The legislation is called the Extreme Risk Protection Bill, and it would disarm people deemed a safety risk.

Vance told WCBS 880 that he is in strong support of a national gun control agenda, which he said “boils down to no more assault rifles, or only after a certain age; reduced size clips; dealing with access to guns by those who may have a mental illness, which really plays into these ‘red flag’ orders that you were talking about in the state, is focused on; and background checks; and eliminating the 25 percent of the gun sales that are now sold with no background check whatsoever.”

But he said advocates cannot rely on the federal government to pass all the gun control measures that have been proposed, and legislation at the New York state level is also of great importance.

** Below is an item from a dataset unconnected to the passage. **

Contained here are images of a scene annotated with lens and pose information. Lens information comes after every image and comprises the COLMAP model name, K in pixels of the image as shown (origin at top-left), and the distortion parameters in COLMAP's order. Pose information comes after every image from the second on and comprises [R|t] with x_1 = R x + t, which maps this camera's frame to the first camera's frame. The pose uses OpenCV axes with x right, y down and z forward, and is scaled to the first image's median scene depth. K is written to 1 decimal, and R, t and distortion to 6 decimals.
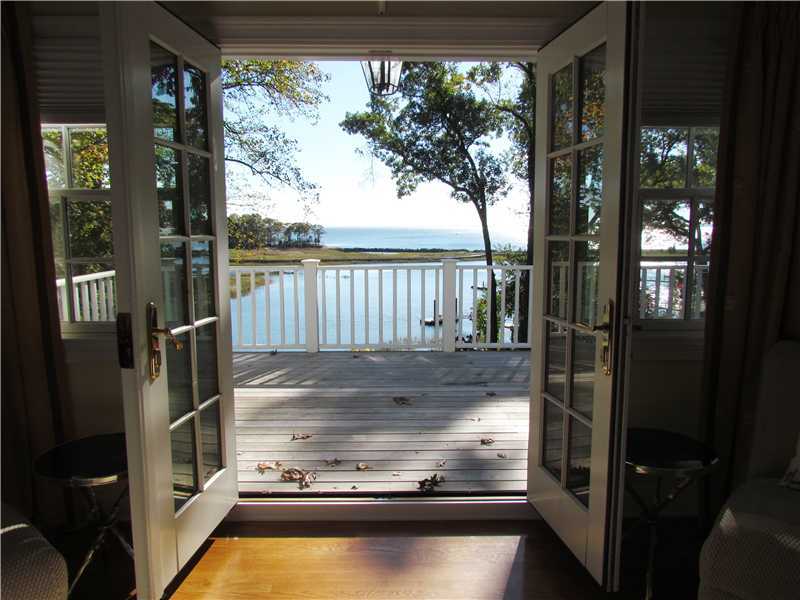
lens RADIAL K [[601.3, 0, 399.5], [0, 601.3, 301.4], [0, 0, 1]] dist [0.009584, 0.001772]
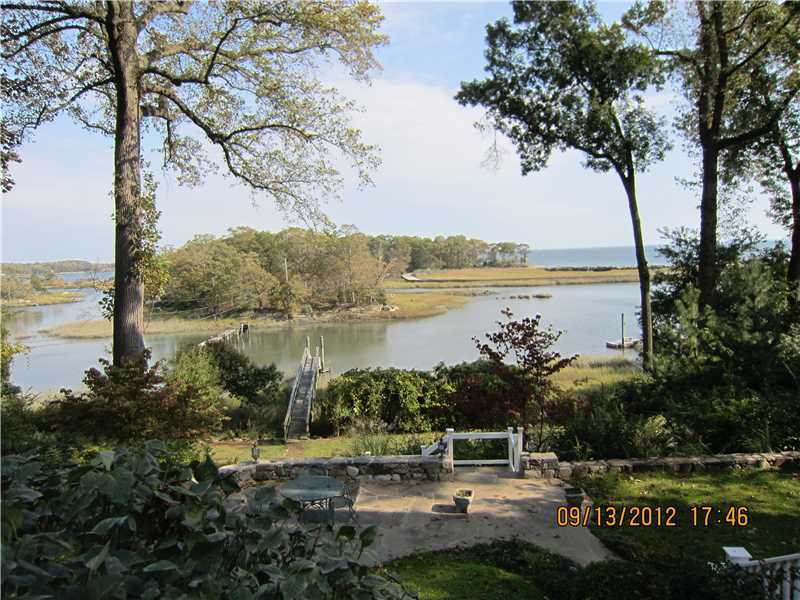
lens RADIAL K [[601.3, 0, 397.6], [0, 601.3, 296.4], [0, 0, 1]] dist [0.009584, 0.001772]
pose [[0.933550, -0.007398, -0.358370, 0.132821], [-0.010792, 0.998754, -0.048732, 0.037607], [0.358284, 0.049361, 0.932307, 0.177071]]
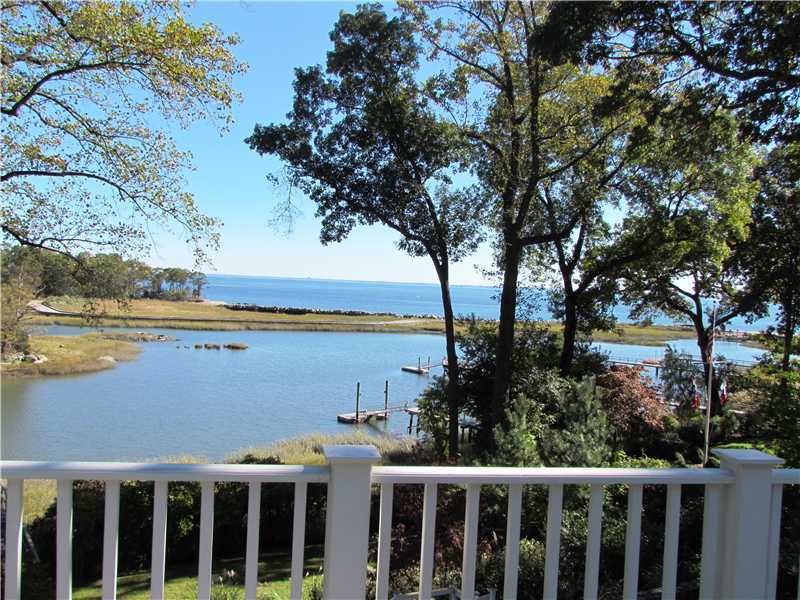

He said a similar “red flag” law in Connecticut has been credited by its advocates with saving 100 lives in responding to emergency situations.

Vance said there are specific conditions for defining a dangerous person in the proposed New York state law.

“What you’re looking for is someone who is at risk of something related to mental health, where family members believe activity has been demonstrated that they feel the safe thing to do is to get the guns out of the house, and that individual has a right, after a period of time, to try to get those guns back,” he said. “Domestic violence is also one of the predicate situations that would trigger one of these extreme risk violence protective orders.”

He said state lawmakers might lead the way forward in gun control – but noted that the National Rifle Association also has its own state-by-state strategy.

“They have been trying to pass state-by-state laws, which are called permitless carry laws, which means you don’t need a license or a permit at all to carry a gun concealed, so we have to go head-to-head, toe-to-toe, with the NRA around the country to make sure that their permitless carry agenda around the country does not become the majority law of the land,” he said.

Vance credited the young men and women who survived the Marjory Stoneman Douglas High School shooting that left 17 people dead in Parkland, Florida, and others who have been inspired by them, with catalyzing the movement for change in gun policies.

“The young men and women became the voice and the advocates, and they were brave enough and straight enough to then call out individual politicians, and ask them, ‘Why are you taking money from the NRA?’ It is hard to fight back as an elected representative when the person questioning you is a young man or woman – smart, committed – who just had a horrendous mass murder occur at their school,” Vance said. “And they’re asking questions which legislators can’t duck, because they’re earnest, smart young men and women.”

The Extreme Risk Protection Bill, sponsored by state Sen. Brian Kavanagh (D-Manhattan/Brooklyn), is backed by all of the city’s district attorneys.

Critics of the bill say it would take due process away from gun owners.